Sadly, some Nigerian officials have made nonsense of the immunity clause. In the Senate, for example, there are former governors who have serious charges pending against them, arising from their days as governors. Former governors have made the Senate their berth even while facing prosecution by the Economic and Financial Crimes Commission (EFCC). Instructively, some senators have walked right into the jailhouse after many years of dodging the long arm of the law, ensconced in the Senate.
The truth is that Nigerians have had a raw deal with political appointees and elected officials. World leaders are baffled that Nigeria has not collapsed after so much money has been stolen from the national coffers. A British Prime Minister once described Nigeria as ‘fantastically corrupt’ and opined that if the amount of money stolen from Nigeria were to leave the British economy that country would collapse. Indeed, it is the people that need protection against rapacious officials. Humongous amounts are routinely stolen from the commonwealth and stashed in hidden accounts for personal use. In the states and at the federal level, looting the treasury is a national pastime. Decades after disgraced Head of State, General Sanni Abacha died suddenly, billions of naira, which he stole, are being repatriated from foreign lands. Some other Heads of State who are alive seem to have cleverly covered their tracks. But Nigerians have not forgotten the Enron and Halliburton scandalous sagas in which Nigerian officials reportedly received huge bribes. Some governors who converted the national patrimony into private wealth have been jailed. Others are facing trial, fighting to defend themselves. Some ministers, commissioners and civil servants are all in the fray. How and why do these thieves deserve immunity from any form of prosecution? They deserve to be booed and stoned by the people of Nigeria!
Health and education infrastructure are abysmal. Federal roads are in a terrible shape. Unemployment is abnormally high. The good life is virtually absent. Security has broken down because state officials pocket monies meant for national development. Although the incumbent government campaigned and won elections with a promise to fight corruption, there is no indication that the government is serious about combating that national scourge. While national infrastructure is collapsing, politicians are building mansions and private estates in the country and buying property all over the world.
Against this background, Nigerians are not in the least amused that state officials and the legislature are concerned with immunity. There are serious issues crying for attention. Immunity is the least of our concerns. Nigeria is not working. The leaders, for want of a better word, are the greatest problem. Self-aggrandizement. Perfidy of the highest order. Parochialism. Greed. Self-serving policies. Disdain for the poor and the majority. Creating an elite club of buccaneers. Visionless leadership. These are some of the issues, which becloud the judgment of those entrusted or who rig themselves into power.

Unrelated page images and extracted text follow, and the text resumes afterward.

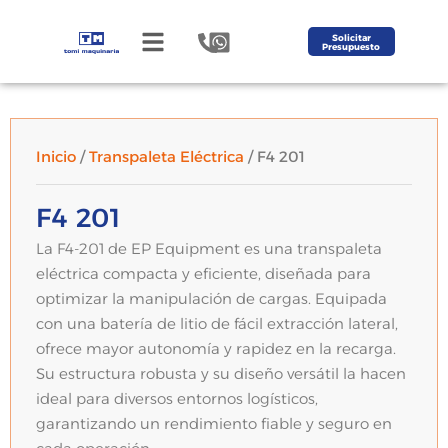
Solicitar
Presupuesto
Inicio
/
Transpaleta Eléctrica
/ F4 201
F4 201
La F4-201 de EP Equipment es una transpaleta
eléctrica compacta y eficiente, diseñada para
optimizar la manipulación de cargas. Equipada
con una batería de litio de fácil extracción lateral,
ofrece mayor autonomía y rapidez en la recarga.
Su estructura robusta y su diseño versátil la hacen
ideal para diversos entornos logísticos,
garantizando un rendimiento fiable y seguro en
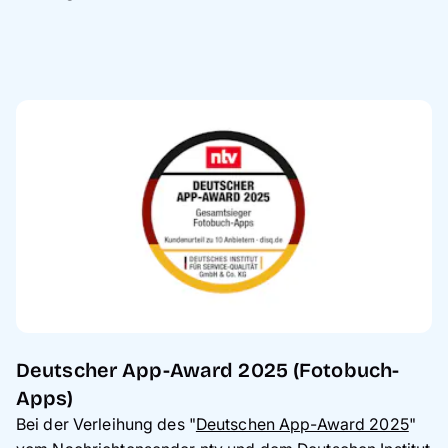
Deutscher App-Award 2025 (Fotobuch-
Apps)
Bei der Verleihung des "
Deutschen App-Award 2025
"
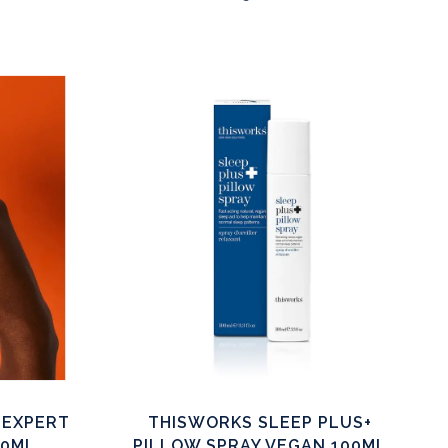
 EXPERT
THISWORKS SLEEP PLUS+
10ML
PILLOW SPRAY VEGAN 100ML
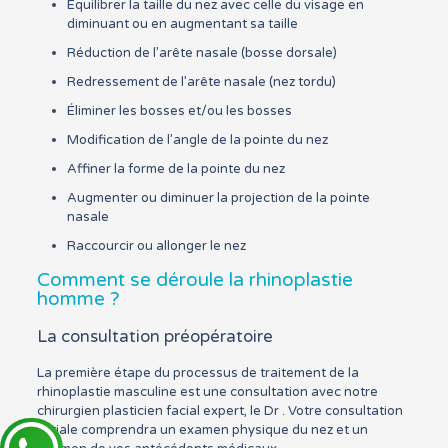
Équilibrer la taille du nez avec celle du visage en
diminuant ou en augmentant sa taille
Réduction de l’arête nasale (bosse dorsale)
Redressement de l’arête nasale (nez tordu)
Éliminer les bosses et/ou les bosses
Modification de l’angle de la pointe du nez
Affiner la forme de la pointe du nez
Augmenter ou diminuer la projection de la pointe
nasale
Raccourcir ou allonger le nez
Comment se déroule la rhinoplastie
homme ?
La consultation préopératoire
La première étape du processus de traitement de la
rhinoplastie masculine est une consultation avec notre
chirurgien plasticien facial expert, le Dr . Votre consultation
initiale comprendra un examen physique du nez et un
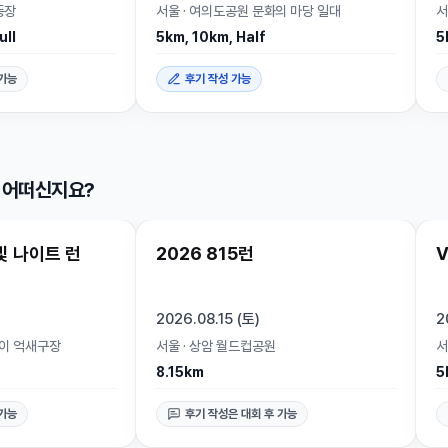
동장
서울
·
여의도공원 문화의 마당 일대
서
ull
5km, 10km, Half
5
 가능
후기 작성 가능
 어떠신지요?
마감
빛 나이트 런
2026 815런
V
2026.08.15 (토)
2
롱이 억새구장
서울
·
상암 월드컵공원
서
8.15km
5
 가능
후기 작성은 대회 후 가능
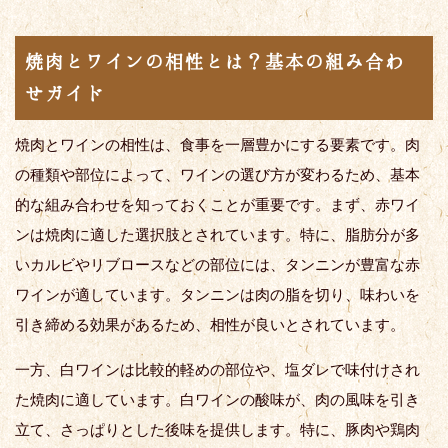
焼肉とワインの相性とは？基本の組み合わ
せガイド
焼肉とワインの相性は、食事を一層豊かにする要素です。肉
の種類や部位によって、ワインの選び方が変わるため、基本
的な組み合わせを知っておくことが重要です。まず、赤ワイ
ンは焼肉に適した選択肢とされています。特に、脂肪分が多
いカルビやリブロースなどの部位には、タンニンが豊富な赤
ワインが適しています。タンニンは肉の脂を切り、味わいを
引き締める効果があるため、相性が良いとされています。
一方、白ワインは比較的軽めの部位や、塩ダレで味付けされ
た焼肉に適しています。白ワインの酸味が、肉の風味を引き
立て、さっぱりとした後味を提供します。特に、豚肉や鶏肉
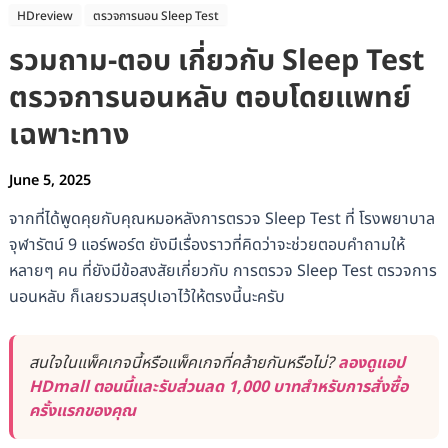
HDreview
ตรวจการนอน Sleep Test
รวมถาม-ตอบ เกี่ยวกับ Sleep Test
ตรวจการนอนหลับ ตอบโดยแพทย์
เฉพาะทาง
June 5, 2025
จากที่ได้พูดคุยกับคุณหมอหลังการตรวจ Sleep Test ที่ โรงพยาบาล
จุฬารัตน์ 9 แอร์พอร์ต ยังมีเรื่องราวที่คิดว่าจะช่วยตอบคำถามให้
หลายๆ คน ที่ยังมีข้อสงสัยเกี่ยวกับ การตรวจ Sleep Test ตรวจการ
นอนหลับ ก็เลยรวมสรุปเอาไว้ให้ตรงนี้นะครับ
สนใจในแพ็คเกจนี้หรือแพ็คเกจที่คล้ายกันหรือไม่?
ลองดูแอป
HDmall ตอนนี้และรับส่วนลด 1,000 บาทสำหรับการสั่งซื้อ
ครั้งแรกของคุณ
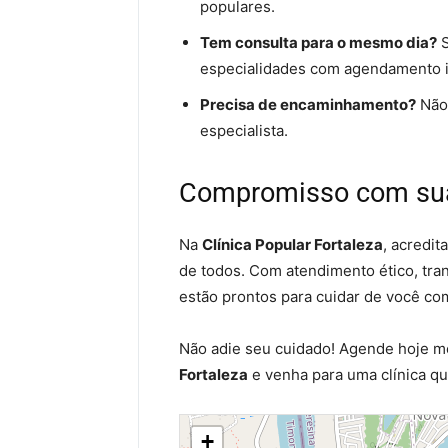
populares.
Tem consulta para o mesmo dia?
S
especialidades com agendamento i
Precisa de encaminhamento?
Não.
especialista.
Compromisso com su
Na
Clínica Popular Fortaleza
, acredi
de todos. Com atendimento ético, tra
estão prontos para cuidar de você co
Não adie seu cuidado! Agende hoje 
Fortaleza
e venha para uma clínica qu
+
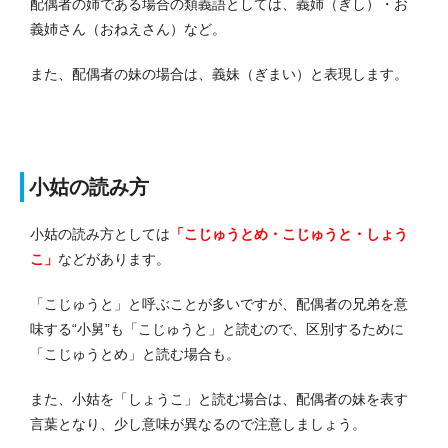
配偶者の姉である場合の類義語としては、義姉（ぎし）・お
義姉さん（おねえさん）など。
また、配偶者の妹の場合は、義妹（ぎまい）と表現します。
小姑の読み方
小姑の読み方としては
「こじゅうとめ・こじゅうと・しょう
こ」
などがあります。
「こじゅうと」と呼ぶことが多いですが、配偶者の兄弟を意
味する“小舅”も「こじゅうと」と読むので、区別するために
「こじゅうとめ」と読む場合も。
また、小姑を「しょうこ」と読む場合は、配偶者の妹を表す
言葉となり、少し意味が異なるので注意しましょう。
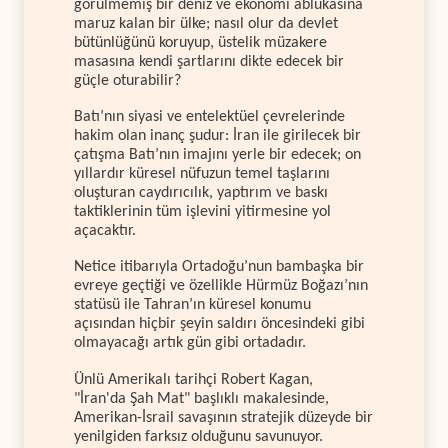
görülmemiş bir deniz ve ekonomi ablukasına
maruz kalan bir ülke; nasıl olur da devlet
bütünlüğünü koruyup, üstelik müzakere
masasına kendi şartlarını dikte edecek bir
güçle oturabilir?
Batı’nın siyasi ve entelektüel çevrelerinde
hakim olan inanç şudur: İran ile girilecek bir
çatışma Batı’nın imajını yerle bir edecek; on
yıllardır küresel nüfuzun temel taşlarını
oluşturan caydırıcılık, yaptırım ve baskı
taktiklerinin tüm işlevini yitirmesine yol
açacaktır.
Netice itibarıyla Ortadoğu’nun bambaşka bir
evreye geçtiği ve özellikle Hürmüz Boğazı’nın
statüsü ile Tahran’ın küresel konumu
açısından hiçbir şeyin saldırı öncesindeki gibi
olmayacağı artık gün gibi ortadadır.
Ünlü Amerikalı tarihçi Robert Kagan,
"İran'da Şah Mat" başlıklı makalesinde,
Amerikan-İsrail savaşının stratejik düzeyde bir
yenilgiden farksız olduğunu savunuyor.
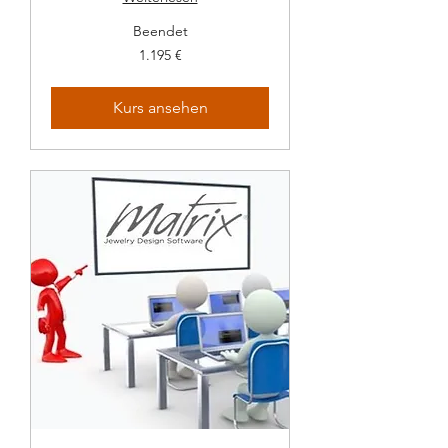
Beendet
1.195
1.195 €
Euro
Kurs ansehen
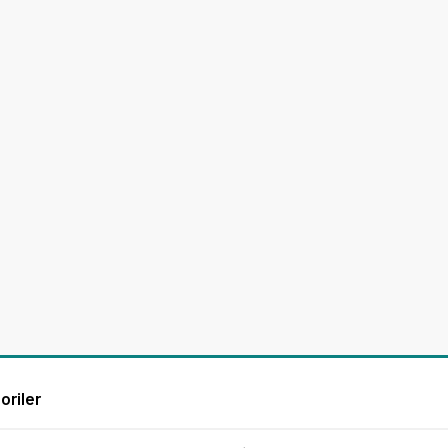
oriler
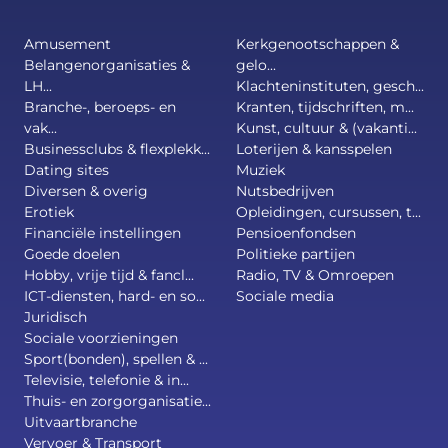
Amusement
Kerkgenootschappen &
Belangenorganisaties &
gelo...
LH...
Klachteninstituten, gesch...
Branche-, beroeps- en
Kranten, tijdschriften, m...
vak...
Kunst, cultuur & (vakanti...
Businessclubs & flexplekk...
Loterijen & kansspelen
Dating sites
Muziek
Diversen & overig
Nutsbedrijven
Erotiek
Opleidingen, cursussen, t...
Financiële instellingen
Pensioenfondsen
Goede doelen
Politieke partijen
Hobby, vrije tijd & fancl...
Radio, TV & Omroepen
ICT-diensten, hard- en so...
Sociale media
Juridisch
Sociale voorzieningen
Sport(bonden), spellen & ...
Televisie, telefonie & in...
Thuis- en zorgorganisatie...
Uitvaartbranche
Vervoer & Transport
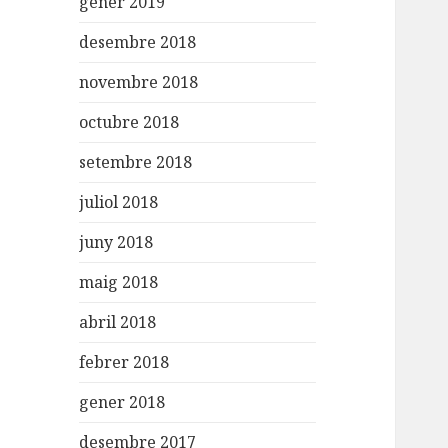
gener 2019
desembre 2018
novembre 2018
octubre 2018
setembre 2018
juliol 2018
juny 2018
maig 2018
abril 2018
febrer 2018
gener 2018
desembre 2017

The current climate and challenge in the form of COVID-19 speaks volumes of how unprepared the nation’s health care system is for the simplest tasks. Providence has caught the leadership class in a quagmire that it created for the country. With the international lockdown, no political appointee or office holder can indulge in their national pastime of flying to Europe and the developed world for medical assistance. The message is: develop your nation’s health care system. It is a shame that the country’s First Citizen has ironically become the main promoter of medical tourism by jetting out of the country each time he suffers a crisis. This is the time to go back to the drawing board and create the Nigeria, which patriots dreamed of in the early years of the Republic.
The immunity clause in the Constitution has been abused. It should be discarded. Especially the immunity against criminal prosecution. Too many thieves have occupied the seats of power at different levels. Leadership is associated with honour, with ideals, and with decent codes of moral behaviour. Elected officials of the Nigerian State have not shown any example worthy of emulation. The message therefore to the Executive and Legislative arms of government is: change the narrative! Restructure the political and economic configuration of the country. We must get out of the Sisyphean curse. Except this is done, we would continue to do the same thing in the same way and expect a different result.